If Republican support for the war holds, as it might for now, Democrats would have to soften their approach if they want to pass an anti-war proposal. But they remain under substantial pressure by voters and politically influential anti-war groups to settle for nothing less than ordering troop withdrawals or cutting off money for the war — legislation that has little chances of passing.
Petraeus, Crocker questioned
Word of Bush’s plan spread on a day in which several Republicans on the Senate’s Foreign Relations Committee and its Armed Services Committee sharply questioned Petraeus and Crocker in separate hearings.
“Are we going to continue to invest blood and treasure at the same rate we’re doing now? For what?” asked Sen. Chuck Hagel, R-Neb., who supports legislation setting a deadline to bring troops home.
Whereas Republicans were once deferential to the thinking of officials running the war, particularly uniformed officers, Hagel and other GOP senators on the panel said they doubted that simply giving war commanders more time would necessarily yield results.
“In my judgment, some type of success in Iraq is possible, but as policymakers, we should acknowledge that we are facing extraordinarily narrow margins for achieving our goals,” said Sen. Richard Lugar of Indiana, the top Republican on the Foreign Relations Committee.
Sen. Norm Coleman said he appreciates plans to return troop levels to 130,000 but that he wants a longer-term vision other than suggestions that Petraeus and Crocker return to Capitol Hill in mid-March to give another assessment.
“Americans want to see light at the end of the tunnel,” said Coleman, R-Minn.
Crocker: Stakes are high
Echoing testimony given to the House on Monday, Petraeus and Crocker acknowledged that Iraq remains largely dysfunctional but said violence had decreased since the influx of added U.S. troops.
Crocker said he believed Iraq had “almost completely unraveled” in late 2006 and early 2007. The increased security, if given more time, could pave the way for political reconciliation, he said.
The ambassador said he fears that announcing troop withdrawals, as Democrats want, would focus Iraqi attention on “building the walls, stocking ammunition and getting ready for a big nasty street fight” rather than working toward reconciliation.
“I do believe that Iraq’s leaders have the will to tackle the country’s pressing problems, although it will take longer than we initially anticipated because of the environment and the gravity of the issue,” Crocker said.
The stakes are high, he added.
“An Iraq that falls into chaos or civil war will mean massive human suffering — well beyond what has already occurred within Iraq’s borders,” Crocker said.
Does war make U.S. safer?
The House hearing fell on the anniversary of the Sept. 11, 2001, terrorist attacks.
In an unusual admission, Petraeus said he was not sure whether his proposal on Iraq would make America safer.

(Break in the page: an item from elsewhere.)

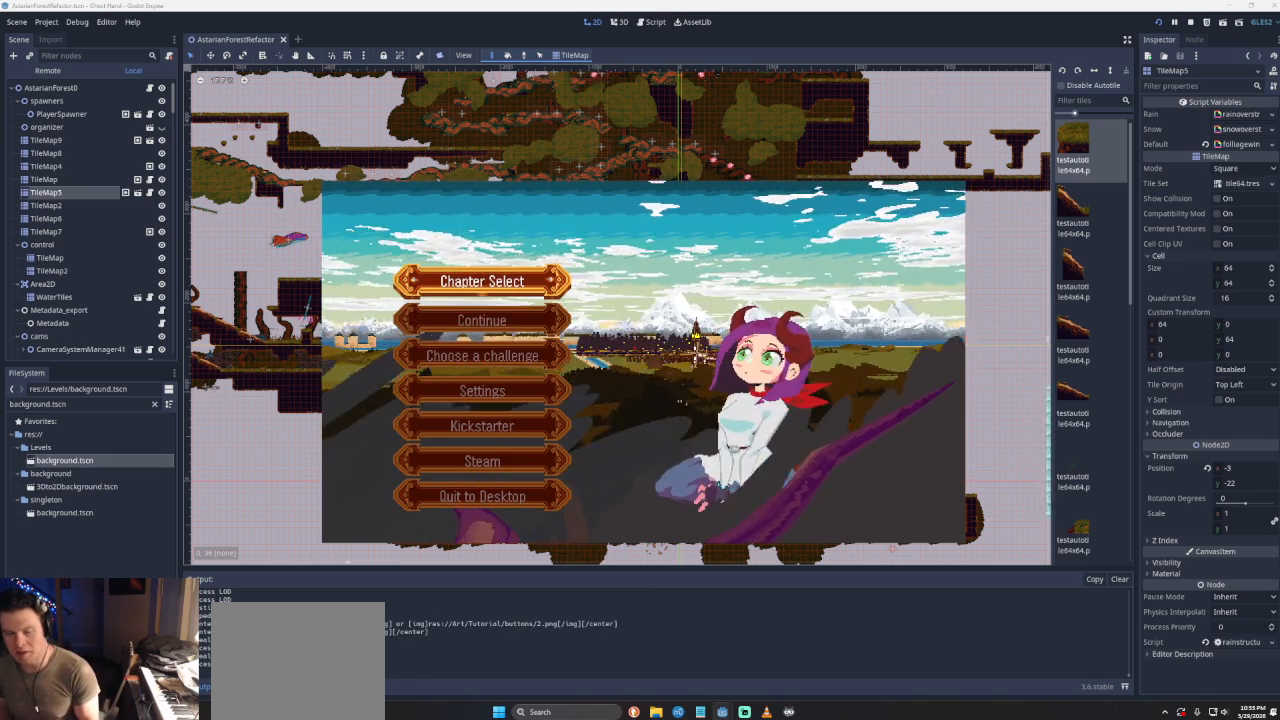
{"buttons": [], "left_stick": "center", "events": []}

A visibly heated Sen. John Warner, R-Va., asked the question to which Petraeus said: “Sir, I don’t know, actually. I have not sat down and sorted that out in my mind. What I have focused on and riveted on is how to accomplish the mission of the multinational force Iraq.”
Warner said he hoped the general kept in mind the casualties that might result from his recommendation. He also said he did not think the U.S. strategy should rely on Baghdad’s political progress because it might not happen.